194251 Child mortality at pediatric and other hospitals

Wednesday, November 11, 2009: 12:45 PM

John R. Moran, PhD , Health Policy and Administration, The Pennsylvania State University, University Park, PA
Robert K. Kanter, MD , Department of Pediatrics, SUNY Upstate Medical University, Syracuse, NY
Joseph V. Terza, PhD , Department of Epidemiology and Health Policy Research, University of Florida, Gainesville, FL
Research objective

Regionalization of pediatric hospital care, in which high-risk patients are admitted to regional comprehensive pediatric hospitals while other patients are hospitalized closer to home, has been advocated by the American Academy of Pediatrics and the American College of Critical Care Medicine, among others. The evaluation of hospital quality is complicated by the propensity of more severely-ill patients to receive care at higher-quality hospitals, a phenomenon that leads to the well known problem of case-mix bias. We estimate the relative quality of care provided by pediatric hospitals using an instrumental variables approach that mitigates these biases.

Study design

Child mortality rates were compared at pediatric hospitals and other hospitals. Patient characteristics and diagnosis-related groups (DRGs) were used to control for observable case-mix variation. To account for unobservable case-mix differences, we instrumented for hospital choice using the differential distance from each patient's residence to the nearest pediatric hospital, relative to the nearest hospital.

Population studied

All children age 14 years and younger hospitalized in New York State during the period 1996-2002, excluding neonates. Additional analyses were performed for a subgroup of children with an elevated risk of death. Our estimation samples contained 903,388 and 355,571 children, respectively.

Principal findings

The overall child mortality rate was 3.5 deaths / 1000 hospitalizations. Analysis controlling only for patient characteristics indicates that pediatric hospitals have an excess mortality rate of 7.7 / 1000 hospitalizations. Adding DRGs to the set of control variables reduced the excess mortality at pediatric hospitals to 3.0 / 1000. However, when the instrumental variables estimator was employed, the mortality rate at pediatric hospitals was lower than at other hospitals by 4.7 deaths / 1000. For high-risk patients, the mortality reduction at pediatric hospitals was three times larger: 14 deaths / 1000.

Conclusions

Our estimates provide evidence that pediatric hospitals treat sicker patients than non-pediatric hospitals, that part of the difference in illness severity is unobservable, and that after adjusting for case-mix differences, pediatric hospitals provide higher quality care than other hospitals, especially for children whose clinical characteristics heighten their risk of death. These findings support a role for regionalization of hospital services for children and suggest that regulatory interventions should balance the efficiency gains from competition in hospital markets with the superior clinical outcomes that arise when patients have appropriate access to comprehensive pediatric hospitals.

Learning Objectives:
1. Assess the relative quality of care provided at pediatric hospitals relative to non-pediatric hospitals. 2.Explain how high-quality hospitals can be identified in the presence of case-mix bias.

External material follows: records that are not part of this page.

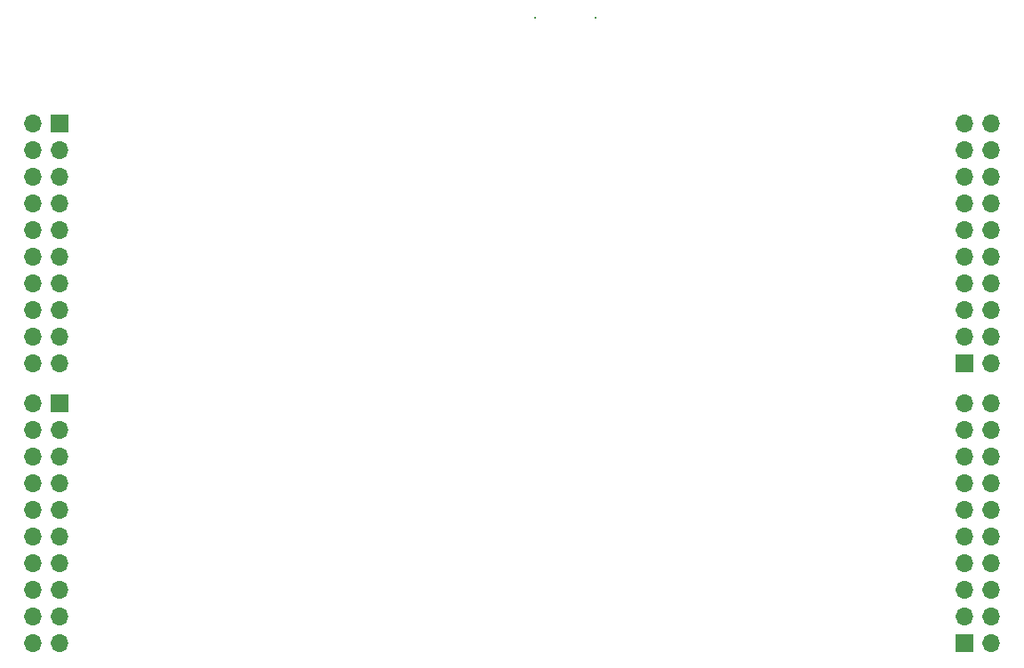
<source format=gbr>
%TF.GenerationSoftware,KiCad,Pcbnew,9.0.4*%
%TF.CreationDate,2025-10-20T22:36:39-03:00*%
%TF.ProjectId,fpga-utn,66706761-2d75-4746-9e2e-6b696361645f,rev?*%
%TF.SameCoordinates,Original*%
%TF.FileFunction,Soldermask,Bot*%
%TF.FilePolarity,Negative*%
%FSLAX46Y46*%
G04 Gerber Fmt 4.6, Leading zero omitted, Abs format (unit mm)*
G04 Created by KiCad (PCBNEW 9.0.4) date 2025-10-20 22:36:39*
%MOMM*%
%LPD*%
G01*
G04 APERTURE LIST*
%ADD10R,1.700000X1.700000*%
%ADD11O,1.700000X1.700000*%
%ADD12C,0.325000*%
G04 APERTURE END LIST*
D10*
%TO.C,P3*%
X219500000Y-139660000D03*
D11*
X222040000Y-139660000D03*
X219500000Y-137120000D03*
X222040000Y-137120000D03*
X219500000Y-134580000D03*
X222040000Y-134580000D03*
X219500000Y-132040000D03*
X222040000Y-132040000D03*
X219500000Y-129500000D03*
X222040000Y-129500000D03*
X219500000Y-126960000D03*
X222040000Y-126960000D03*
X219500000Y-124420000D03*
X222040000Y-124420000D03*
X219500000Y-121880000D03*
X222040000Y-121880000D03*
X219500000Y-119340000D03*
X222040000Y-119340000D03*
X219500000Y-116800000D03*
X222040000Y-116800000D03*
%TD*%
D12*
%TO.C,J1*%
X184365000Y-80065000D03*
X178585000Y-80065000D03*
%TD*%
D10*
%TO.C,P1*%
X133350000Y-90170000D03*
D11*
X130810000Y-90170000D03*
X133350000Y-92710000D03*
X130810000Y-92710000D03*
X133350000Y-95250000D03*
X130810000Y-95250000D03*
X133350000Y-97790000D03*
X130810000Y-97790000D03*
X133350000Y-100330000D03*
X130810000Y-100330000D03*
X133350000Y-102870000D03*
X130810000Y-102870000D03*
X133350000Y-105410000D03*
X130810000Y-105410000D03*
X133350000Y-107950000D03*
X130810000Y-107950000D03*
X133350000Y-110490000D03*
X130810000Y-110490000D03*
X133350000Y-113030000D03*
X130810000Y-113030000D03*
%TD*%
D10*
%TO.C,P4*%
X219460000Y-113000000D03*
D11*
X222000000Y-113000000D03*
X219460000Y-110460000D03*
X222000000Y-110460000D03*
X219460000Y-107920000D03*
X222000000Y-107920000D03*
X219460000Y-105380000D03*
X222000000Y-105380000D03*
X219460000Y-102840000D03*
X222000000Y-102840000D03*
X219460000Y-100300000D03*
X222000000Y-100300000D03*
X219460000Y-97760000D03*
X222000000Y-97760000D03*
X219460000Y-95220000D03*
X222000000Y-95220000D03*
X219460000Y-92680000D03*
X222000000Y-92680000D03*
X219460000Y-90140000D03*
X222000000Y-90140000D03*
%TD*%
D10*
%TO.C,P2*%
X133350000Y-116840000D03*
D11*
X130810000Y-116840000D03*
X133350000Y-119380000D03*
X130810000Y-119380000D03*
X133350000Y-121920000D03*
X130810000Y-121920000D03*
X133350000Y-124460000D03*
X130810000Y-124460000D03*
X133350000Y-127000000D03*
X130810000Y-127000000D03*
X133350000Y-129540000D03*
X130810000Y-129540000D03*
X133350000Y-132080000D03*
X130810000Y-132080000D03*
X133350000Y-134620000D03*
X130810000Y-134620000D03*
X133350000Y-137160000D03*
X130810000Y-137160000D03*
X133350000Y-139700000D03*
X130810000Y-139700000D03*
%TD*%
M02*

</source>
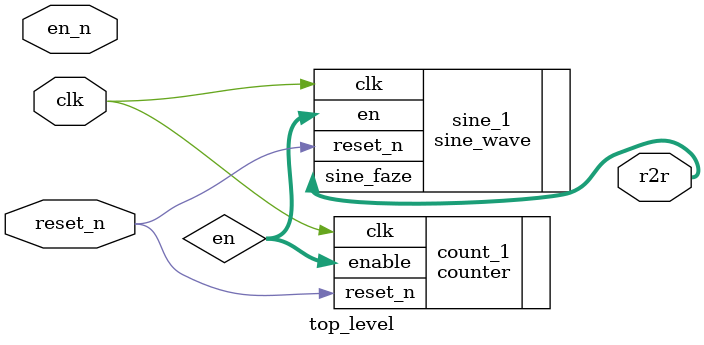
<source format=sv>
module top_level
 (input  logic        clk,
						reset_n,
							en_n,
  //input  logic [9:0] note,
  output logic [6:0] r2r);
  
  logic [8:0] count;
  logic [3:0] en;
  
  
  //logic [9:0] note;
  
  
   sine_wave sine_1(.reset_n(reset_n), .clk(clk), .en(en), .sine_faze(r2r));
  
	counter count_1(.clk(clk), .reset_n(reset_n), .enable(en));
	

	
	//song song_1(.clk(clk), .reset_n(reset_n), .milisec(milisec), .note(note));
 endmodule 
</source>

Keywords: Quality of Care, Children's Health

Presenting author's disclosure statement:

Qualified on the content I am responsible for because: I am a health services researcher / economist who has done past work on hospital care for children. This work has been published in medical journals such as Pediatrics, Annals of Emergency Medicine, and the Journal of Pediatrics. I have about 10 years of experience as an applied microeconomist and have written several other papers based on instrumental variables methods.
Any relevant financial relationships? No

I agree to comply with the American Public Health Association Conflict of Interest and Commercial Support Guidelines, and to disclose to the participants any off-label or experimental uses of a commercial product or service discussed in my presentation.